For multiple Unordered Access Views (UAVs) and Shader Resource Views (SRVs) that do not span a consecutive range of registers and do not change between draws, it is best to pack them into a descriptor table.
Minimize descriptor heap changes. Changing descriptor heaps severely stalls the graphics pipeline. Ideally, all resources will have views appropriated out of one descriptor heap.
Avoid generic root signature definitions where unnecessary descriptors are defined and not leveraged. Instead, optimize root signature definitions to the minimal set of descriptor tables needed.
Vulkan: When creating a Descriptor Set, using the BindAfterFlag bit beware that Xᵉ-LP only supports 1M Descriptors. Only Create needed descriptors (when porting from DX12, remember that D3D12_DESCRIPTOR_HEAP_TYPE_CBV_SRV_UAV maps to 7 Vulkan types [ VK_DESCRIPTOR_TYPE_SAMPLED_IMAGE, *_STORAGE_IMAGE,* _UNIFORM_TEXEL_BUFFER,*_STORAGE_TEXEL_BUFFER, *_UNIFORM_BUFFER, *_STORAGE_BUFFER])

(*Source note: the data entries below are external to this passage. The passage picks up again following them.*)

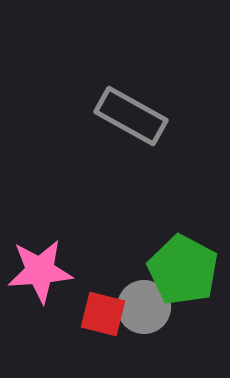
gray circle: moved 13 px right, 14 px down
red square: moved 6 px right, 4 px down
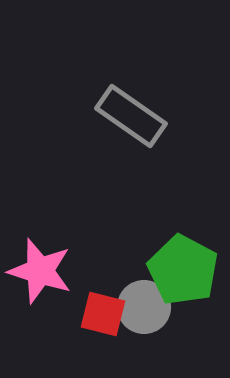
gray rectangle: rotated 6 degrees clockwise
pink star: rotated 22 degrees clockwise
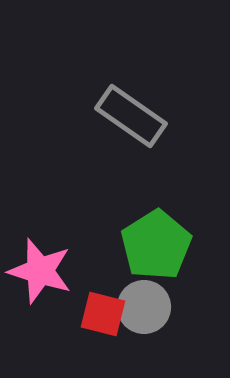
green pentagon: moved 27 px left, 25 px up; rotated 12 degrees clockwise
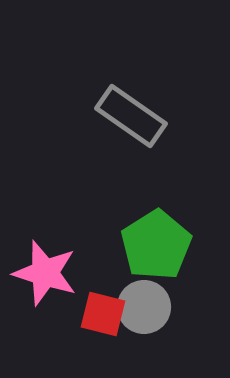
pink star: moved 5 px right, 2 px down
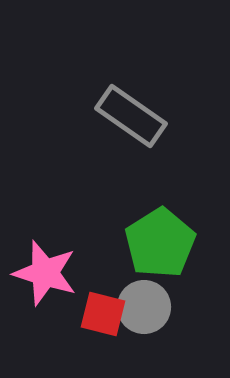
green pentagon: moved 4 px right, 2 px up
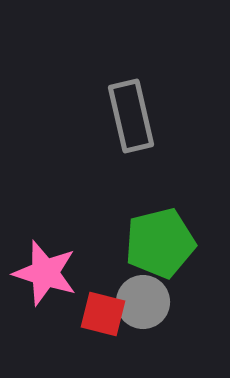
gray rectangle: rotated 42 degrees clockwise
green pentagon: rotated 18 degrees clockwise
gray circle: moved 1 px left, 5 px up
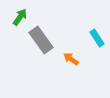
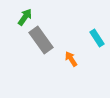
green arrow: moved 5 px right
orange arrow: rotated 21 degrees clockwise
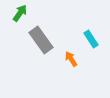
green arrow: moved 5 px left, 4 px up
cyan rectangle: moved 6 px left, 1 px down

Favor root constants over root descriptors, and favor root descriptors over descriptor tables when working with constants.
Make use of root/push constants to enable fast access to constant buffer data (they are pre-loaded into registers).
Root/push constants are great to use on frequently changing constant buffer data.
Use root/push constants for cases where the constants are changing at a high frequency.
If certain Root Signature slots are less frequently used (not referenced by a PSO), put those at the end of the root signature to reduce GRF usage
Be sure to use hints that allow the driver to perform constant-based optimizations, such as D3D12_DESCRIPTOR_RANGE_FLAG_DATA_STATIC.
For placed resources, initialize with a clear, copy, or discard before rendering to the resource. This helps enable proper compression by putting the placed resource into a valid state.
When creating resource heaps, resources that need to be accessed by the GPU should be placed in heaps that are declared as resident in GPU memory, preferably exclusively. This has a significant impact on discrete GPU performance.
Use queries to identify scenarios when GPU local memory gets oversubscribed and adjust resource location to accommodate this.